This is part 6 of my 7-part series on how to find your life purpose.
(Image: Pat Dalton)
"Let yourself be silently drawn by the stronger pull of what you really love." — Rumi
"Decide upon your major definite purpose in life and then organize all your activities around it." — Brian Tracy
In this article, I share an exercise to discover your real life purpose. Are you ready? :) Let's go!
Set aside at least 30 minutes before you start. You should have no distractions during this time. If you feel that you are too busy to spare even 30 minutes, consider that 30 minutes is a tiny investment for something that will transform your life. It is from consciously taking the time to think about my life purpose that I live with such clarity today. If you have time to surf/chat/watch TV/do random activities, you have time for this. Cut out the time from other stuff and do this exercise.
Exercise: Discover Your Life Purpose
This exercise to discover your purpose is really simple, and can be summarized in 4 easy steps.
- Equip yourself with a pen/paper or word processor. Do this when you are by yourself.
- Answer the question: "What is my life purpose?"
- Write all thoughts that pop in. All the thoughts, including miscellaneous ones. For every thought that pops in, continue to ask the same question.
- Keep doing this until you reach the answer that makes you cry.
This is the same exercise that I used to discover my life purpose in 2006. Many of my 1-1 clients and readers have discovered their life purpose from doing the same.
Some readers face difficulty when doing this. Here are a partial extract from Day 16 of Live a Better Life in 30 Days Program:
- Write whatever comes to mind. Even if you get answers like “I just want to do nothing,” “I want to watch TV,” or “I want to sleep,” write them down and keep going. If you have any doubts, write them down and keep going too. Whatever you write here doesn’t matter at all. It is the final answer you're looking for.
- Get past social conditioning. Having been living in the physical world for a while, our initial answers will be related to the physical world, like earn money, get a car, be rich, get your dream job, lose weight, look good, be loved, etc. Just keep writing. New answers will start to appear after you dig deep enough.

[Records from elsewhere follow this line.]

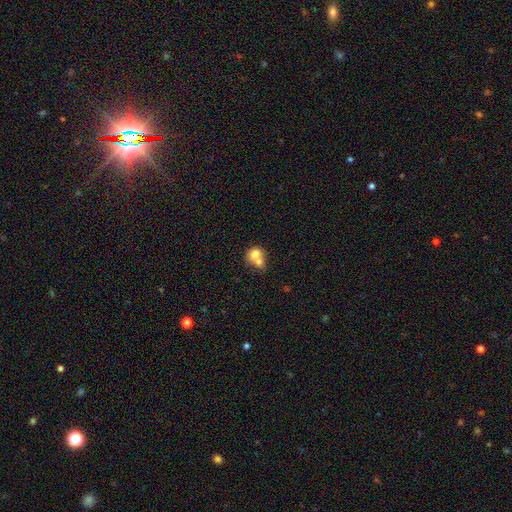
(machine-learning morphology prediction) Smooth or featured? Predicted: smooth (p=0.71). How rounded? Predicted: round (p=0.54). Merging? Predicted: merger (p=0.69).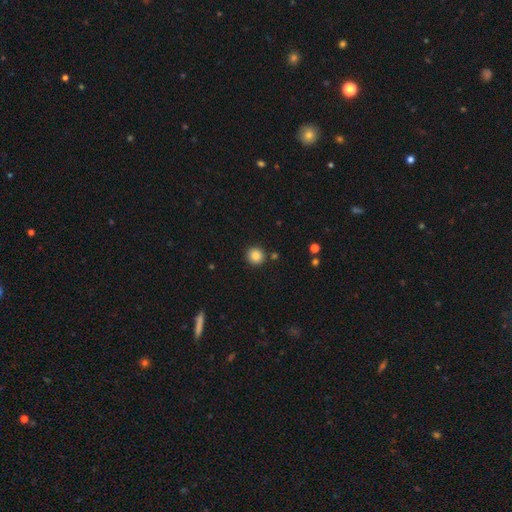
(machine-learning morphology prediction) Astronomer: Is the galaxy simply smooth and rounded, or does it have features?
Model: smooth — 86%.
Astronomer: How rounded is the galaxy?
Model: round — 93%.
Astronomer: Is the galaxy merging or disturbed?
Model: none — 89%.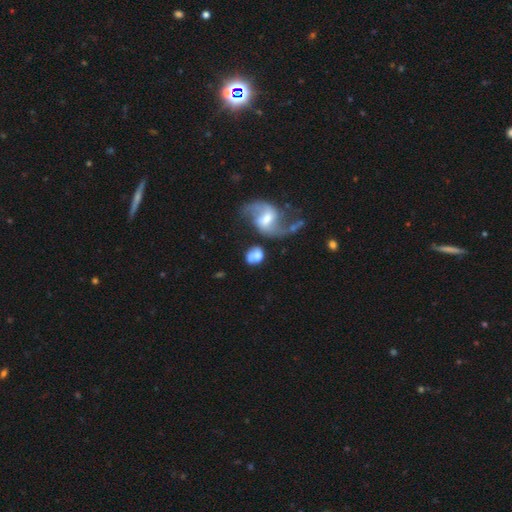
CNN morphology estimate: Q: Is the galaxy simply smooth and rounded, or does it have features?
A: smooth — 52%.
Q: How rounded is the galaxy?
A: round — 49%.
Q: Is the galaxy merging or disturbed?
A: none — 46%.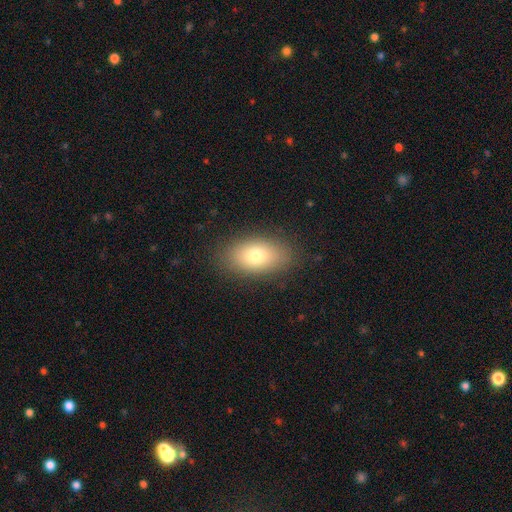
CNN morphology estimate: Smooth or featured: smooth — 76% (featured or disk — 15%)
How rounded: in between — 90% (round — 7%)
Merging: none — 87% (minor disturbance — 9%)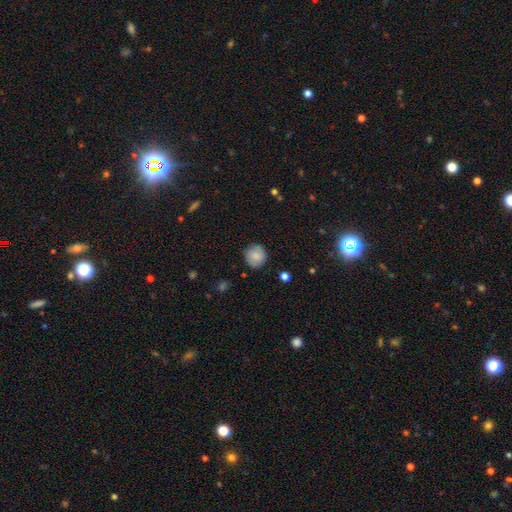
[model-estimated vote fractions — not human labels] Q: Smooth or featured?
A: smooth (77%); runner-up: featured or disk (15%)
Q: How rounded?
A: round (86%); runner-up: in between (13%)
Q: Merging?
A: none (82%); runner-up: minor disturbance (13%)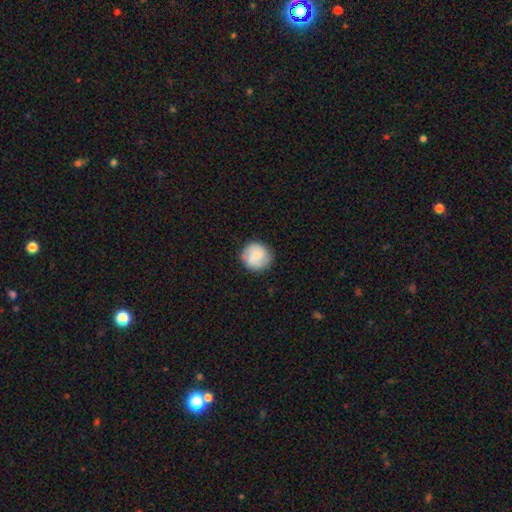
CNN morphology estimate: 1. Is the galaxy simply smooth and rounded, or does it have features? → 58% smooth, 34% featured or disk, 7% star or artifact.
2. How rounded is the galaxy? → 91% round, 8% in between, 1% cigar-shaped.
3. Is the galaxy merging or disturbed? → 84% none, 12% minor disturbance, 3% major disturbance, 1% merger.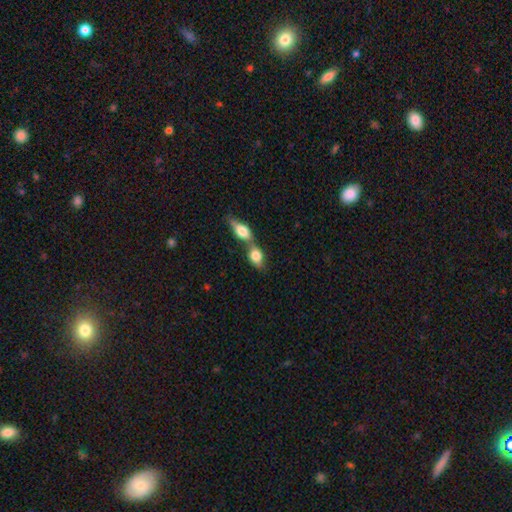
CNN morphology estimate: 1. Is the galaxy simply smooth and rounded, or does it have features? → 74% smooth, 18% featured or disk, 8% star or artifact.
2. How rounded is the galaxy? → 73% in between, 21% round, 6% cigar-shaped.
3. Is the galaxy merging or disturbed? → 68% merger, 21% none, 6% minor disturbance, 4% major disturbance.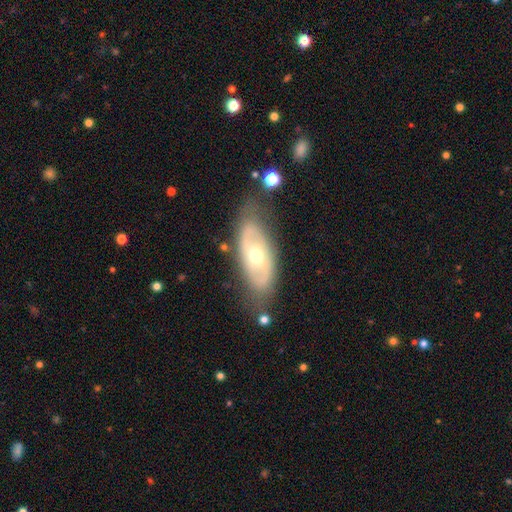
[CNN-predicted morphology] A featured or disk galaxy (62%) with no bar (71%), spiral arms (53%) and a moderate central bulge (61%). Merging: none (70%).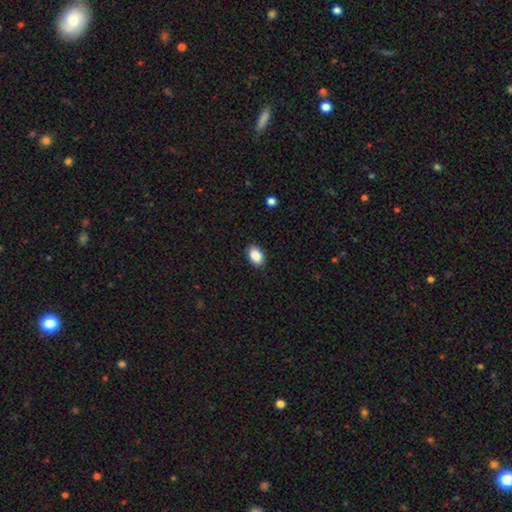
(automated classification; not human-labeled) A smooth galaxy with no disk features (89%) that is in between round and cigar-shaped (89%). Merging: none (88%).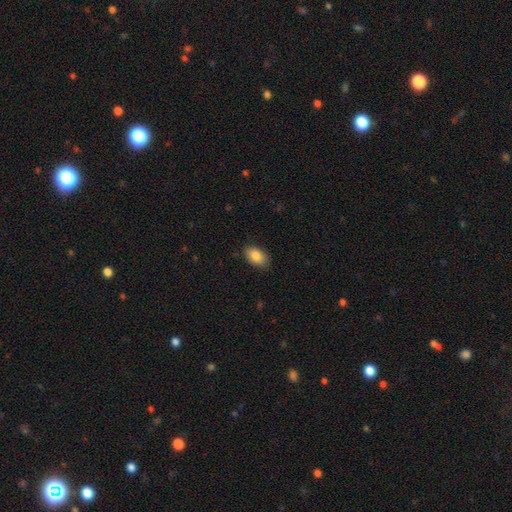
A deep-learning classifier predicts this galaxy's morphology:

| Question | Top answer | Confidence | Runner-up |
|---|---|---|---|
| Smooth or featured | smooth | 86% | star or artifact (7%) |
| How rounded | in between | 92% | round (6%) |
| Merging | none | 85% | minor disturbance (11%) |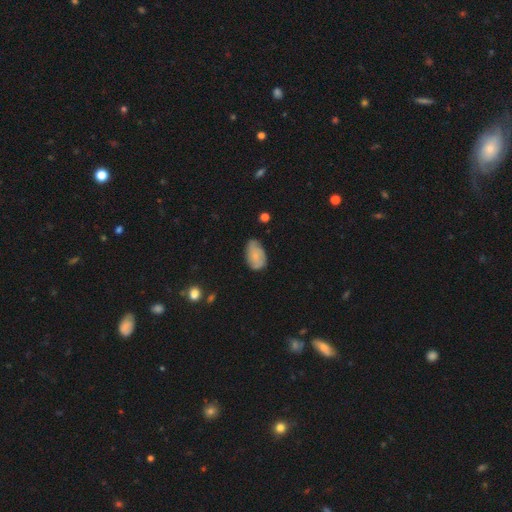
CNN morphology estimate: Smooth or featured?
  - smooth: 62% *
  - featured or disk: 31%
  - star or artifact: 7%
How rounded?
  - in between: 90% *
  - round: 8%
  - cigar-shaped: 2%
Merging?
  - none: 59% *
  - minor disturbance: 33%
  - major disturbance: 6%
  - merger: 2%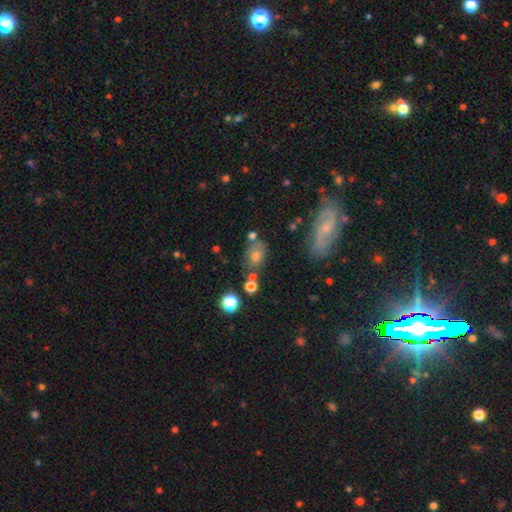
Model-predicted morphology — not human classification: Smooth or featured?
  - smooth: 59% *
  - featured or disk: 26%
  - star or artifact: 15%
How rounded?
  - in between: 71% *
  - round: 26%
  - cigar-shaped: 3%
Merging?
  - none: 61% *
  - minor disturbance: 19%
  - merger: 12%
  - major disturbance: 8%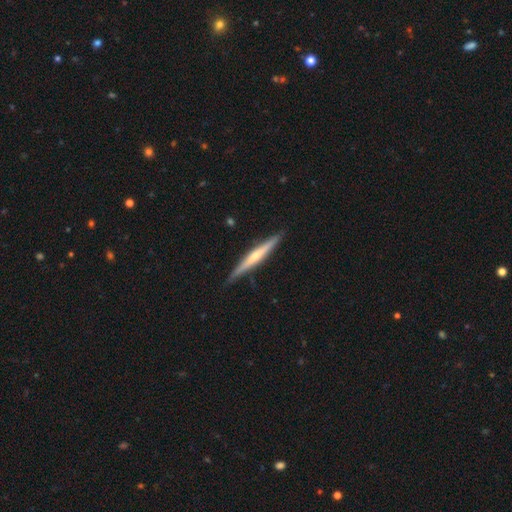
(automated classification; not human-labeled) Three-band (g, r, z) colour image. It shows a featured or disk galaxy (60%) viewed edge-on (97%) with a rounded central bulge (56%). Merging: none (87%).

- Vary if necessary. You can vary your question as you go along, such as “What is my life mission?” or “What is my ultimate purpose in life?” or “Why am I here?” If you get answers that get you thinking, probe deeper. Follow up with, “Why did I say that? What does this mean?” Then, return to the root question, “What is my life purpose?”
- Get to the root message. You can write about things that you like to do, be it writing or drawing or cooking. Get to the root message of these activities. What do you like [X] so much? Is it because it lets you grow and become a better you? Is it because it lets you utilize your creativity? Is it because you get to connect with people through it? What is it? Focus on the message, not the medium.
- Keep going until you reach the point of resonance. As you write, you will get answers that resonate more than others. Focus on these answers and see where they lead to. Sometimes they may lead to nothing, in which case you restart by asking “What is my life purpose?” Keep doing this until you get to the answer that resonates with the depth of your soul. It can take as short as 30 minutes or as long as an hour. Time is not the key here.
- Do this in multiple sittings if need be. If you feel tired midway and you can’t continue, take a break and do it later. Don’t be frustrated if you are not getting anywhere. It’s normal to take a while. Keep doing this and you’ll eventually find the answer. It’s there inside you, waiting to be uncovered.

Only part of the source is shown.